- GS 1: Urbanization, their problems and their remedies.
- Recently, Assam has become the first Indian state to adopt and implement the Model Tenancy Act.
- The Act is aimed at establishing a rent authority to regulate market-driven renting of premises while protecting the interests of both the landlord and the tenant.
- The Act proposes a three-tier quasi-judicial mechanism to govern tenancy agreements in residential and commercial premises and undertake dispute resolution by instituting district-level Rent Authorities and Rent Courts along with state-level Rent Tribunals
- The Act also moves away from the mechanism of imposing a ceiling on rent, and allows landlords to charge the rent based on the market value of the property.
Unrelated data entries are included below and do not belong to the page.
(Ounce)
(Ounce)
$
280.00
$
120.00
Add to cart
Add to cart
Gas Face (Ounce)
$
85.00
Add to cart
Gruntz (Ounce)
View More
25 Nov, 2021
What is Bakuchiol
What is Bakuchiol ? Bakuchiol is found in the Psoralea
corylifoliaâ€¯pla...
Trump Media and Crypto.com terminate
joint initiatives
- The adoption of the new Act, by dismantling rent control, has the potential to rationalize the rental housing sector.
- Establishment of a separate mechanism for the efficient redressal of disputes will generate confidence among home-owners.
- The new Act can also benefit tenants in cases where landlords often ask for a large security deposit.
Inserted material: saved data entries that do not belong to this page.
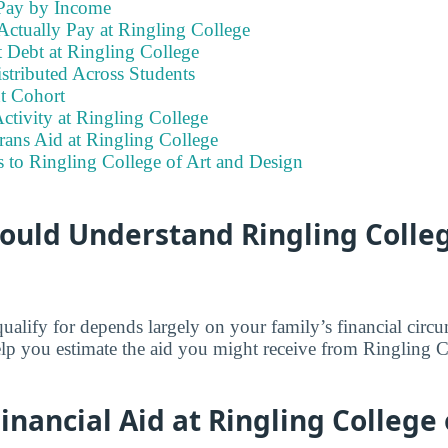
Pay by Income
Actually Pay at Ringling College
 Debt at Ringling College
stributed Across Students
t Cohort
ctivity at Ringling College
rans Aid at Ringling College
 to Ringling College of Art and Design
ould Understand Ringling Colleg
lify for depends largely on your family’s financial circ
elp you estimate the aid you might receive from Ringling C
nancial Aid at Ringling College 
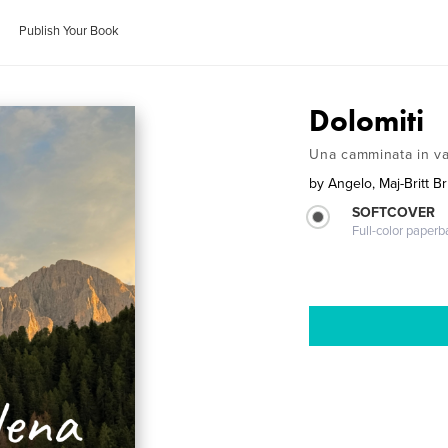
Publish Your Book
Dolomiti
Una camminata in v
by
Angelo, Maj-Britt Br
SOFTCOVER
Full-color paperb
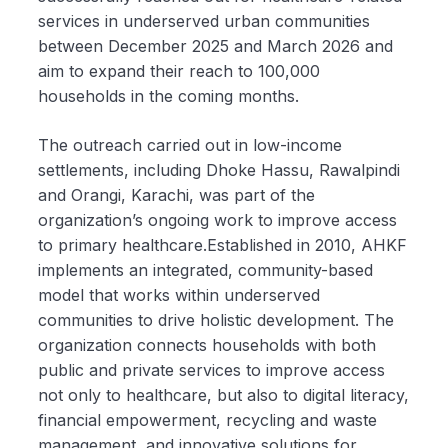
services in underserved urban communities
between December 2025 and March 2026 and
aim to expand their reach to 100,000
households in the coming months.
The outreach carried out in low-income
settlements, including Dhoke Hassu, Rawalpindi
and Orangi, Karachi, was part of the
organization’s ongoing work to improve access
to primary healthcare.Established in 2010, AHKF
implements an integrated, community-based
model that works within underserved
communities to drive holistic development. The
organization connects households with both
public and private services to improve access
not only to healthcare, but also to digital literacy,
financial empowerment, recycling and waste
management, and innovative solutions for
About the Model tenancy Act approved by the Union Cabinet
- The Model Act requires the landlord and tenant to sign a written agreement which specifies the rent, period of tenancy and other related terms. Security deposit is capped at two months’ rent for residential premises, and six months’ rent for non-residential premises.
- Conditions for eviction of tenant under the Model Act include
- Refusal to pay agreed upon rent
- Failure to pay rent for more than two months
- Occupation of part or whole of premises without written consent
- Misuse of premises despite a written notice.
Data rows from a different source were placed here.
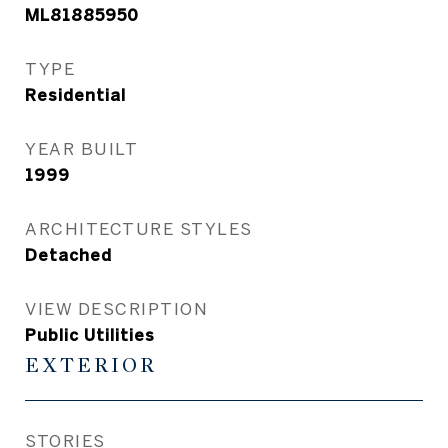
ML81885950
TYPE
Residential
YEAR BUILT
1999
ARCHITECTURE STYLES
Detached
VIEW DESCRIPTION
Public Utilities
EXTERIOR
STORIES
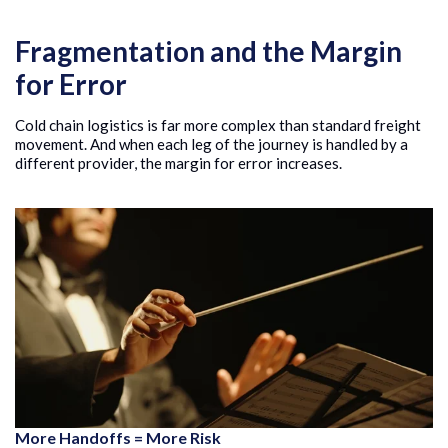
Fragmentation and the Margin
for Error
Cold chain logistics is far more complex than standard freight
movement. And when each leg of the journey is handled by a
different provider, the margin for error increases.
More Handoffs = More Risk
- The Model Act establishes a three-tier quasi-judicial dispute adjudication mechanism consisting of
- Rent Authority
- Rent Court and
- Rent Tribunal.
- No civil court will have jurisdiction over matters pertaining to provisions under the Model Act.
- Rent Authorities and Rent Courts may be established by the District Collector with the approval of the state government. The state or union territory government may establish a Rent Tribunal after consulting with the jurisdictional High Court.